Predictive Classification Method for Drill-String Vibrations During Drilling Based on Time Series Model
摘要
To address the challenges of drill string vibration monitoring and early warning in drilling engineering, this study proposes a time series classification prediction method for lateral drill string vibrations while drilling. This approach leverages a collaborative surface-downhole vibration monitoring system, integrating a self-developed high-frequency vibration measurement protection joint (with a 1500 Hz sampling rate) and downhole multi-parameter measurement tools to achieve comprehensive capture of vibration signals. By innovatively combining surface vibration data, downhole triaxial acceleration, and drilling engineering parameters (such as weight on bit and torque), a multidimensional feature space is constructed. A Transformer-based model for lateral vibration classification prediction is then designed, utilizing the position encoding technology of Transformers to analyze the temporal dependencies within vibration signals.
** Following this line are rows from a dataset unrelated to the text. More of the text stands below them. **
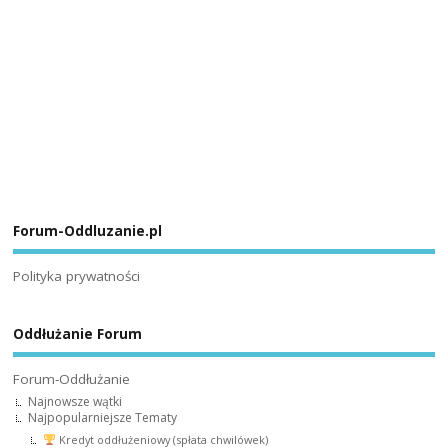
Forum-Oddluzanie.pl
Polityka prywatności
Oddłużanie Forum
Forum-Oddłużanie
Najnowsze wątki
Najpopularniejsze Tematy
Kredyt oddłużeniowy (spłata chwilówek)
This ultimately enables the classification and prediction of lateral drill string vibrations during drilling operations. Experimental results demonstrate that, using measured data from a horizontal well in Aksu Prefecture, Xinjiang, the proposed model achieved an F1 score of 90.5% in the lateral vibration level classification prediction task on the validation set. This represents an improvement of 3% to 18.3% over benchmark models such as LSTM and XGBoost. Ablation analysis experiments further confirm that the position encoding module significantly enhances model performance, resulting in a 4.5% improvement in the F1 score. This work provides a high-precision and robust generalization solution for drill string vibration warnings during drilling operations.